Dushanbe city authorities also demolished several unregistered mosques in September 2007 because they did not have approval from the Justice Ministry and "spoiled the architecture of the city."
Payam Foroughi, a staff member for human-rights issues at the OSCE’s Tajik office, told Forum 18 in August that the organization was concerned about the ongoing property disputes between residents and organizations (religious or otherwise) and local governments in Tajikistan, much of it taking place in recent years in Dushanbe.
"Among the issues of concern has been the lack of transparency in the process of forced evictions, confiscations, and destruction of properties," Foroughi said.
Foroughi complained that Dushanbe's general plan, which appears to be the basis for many such decisions to confiscate and demolish property, "has not been fully revealed to individuals [although it] advocates defending the citizenry. … It is also unfortunate that in nearly all cases where the city government has offered alternative property to residents, the value of such properties has been far less than that of the homes confiscated."
Foroughi said that in the cases of the synagogue and of a Protestant church threatened with loss of its property Grace Sunmin Church, the rule of law and OSCE commitments should be followed. "If the city of Dushanbe truly needs the said compounds for its civic and public plans, it should compensate the said religious groups accordingly," he said. "Sheer confiscation and destruction of property, if done outside of national and international laws and with undue cause, would be contrary to the OSCE commitments of Tajikistan."
DEATH THROES OF A TEMPLE
Jews have lived in the present-day territory of Tajikistan for perhaps two thousand years. The one or two hundred that remain are mostly Ashkenazi Jews resettled during and after World War II. The synagogue in Dushanbe was the last one in Tajikistan. At the time of the synagogue’s demolition, Abdurakhmanov told Forum 18 News Service that all community activity had been forced to a halt.
"We do not have a place to hold our worship," he said on 24 June. "We also have no place to feed the elderly and the poor."
In recent years, the synagogue had also served as a community center, from where many elderly believers were assisted with their daily needs, Foroughi of the OSCE pointed out.
The synagogue was situated near the site where a new presidential palace is being built. The first demolition notice was handed out in 2003. In February 2006 the authorities began demolishing the synagogue. The mikvah (ritual bathhouse), classroom and kosher butchery were demolished before an outcry brought the destruction to a temporary halt.
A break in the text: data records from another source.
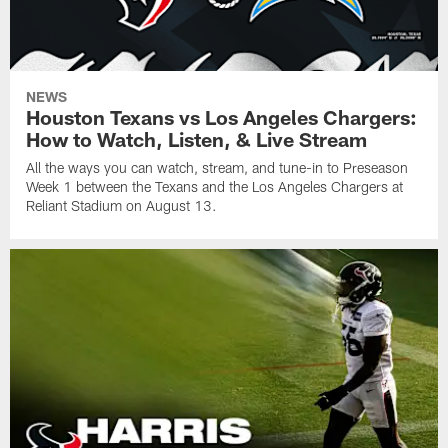
NEWS
Houston Texans vs Los Angeles Chargers:
How to Watch, Listen, & Live Stream
All the ways you can watch, stream, and tune-in to Preseason
Week 1 between the Texans and the Los Angeles Chargers at
Reliant Stadium on August 13.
BANNED, BLOCKED, AND HASSLED
Tajik authorities have been working on a new religion law, which many fear will restrict citizens' right to freedom of thought, conscience and belief. The Jehovah's Witnesses and two Protestant organizations – Ehyo Church and the Abundant Life Christian Center – were all banned in late 2007.
Denials by the Tajik official delegation to the OSCE human rights conference that the three congregations had been banned have been contradicted by those communities.
Ehyo church members told Forum 18 on 8 October that they have been prevented from openly functioning since the beginning of 2008, even though the authorities have refused to put this in writing.
The situation with Abundant Life Christian Center, however, is very different. Shaukat Dusmatov of the organization told Forum 18 that the founders had already decided May to halt their activity altogether.
"We were asked to change so many points in our charter that it made it impossible for us to function as we intended to," he complained.
A Dushanbe court confirmed the Culture Ministry's ban on the Jehovah's Witnesses on 29 September.
"They are not allowed to function in Tajikistan, period," Nazira Dodkhudoeva of the Culture Ministry's religious affairs department told Forum 18 on 8 October. "This is because the organization violated Tajikistan's laws many times."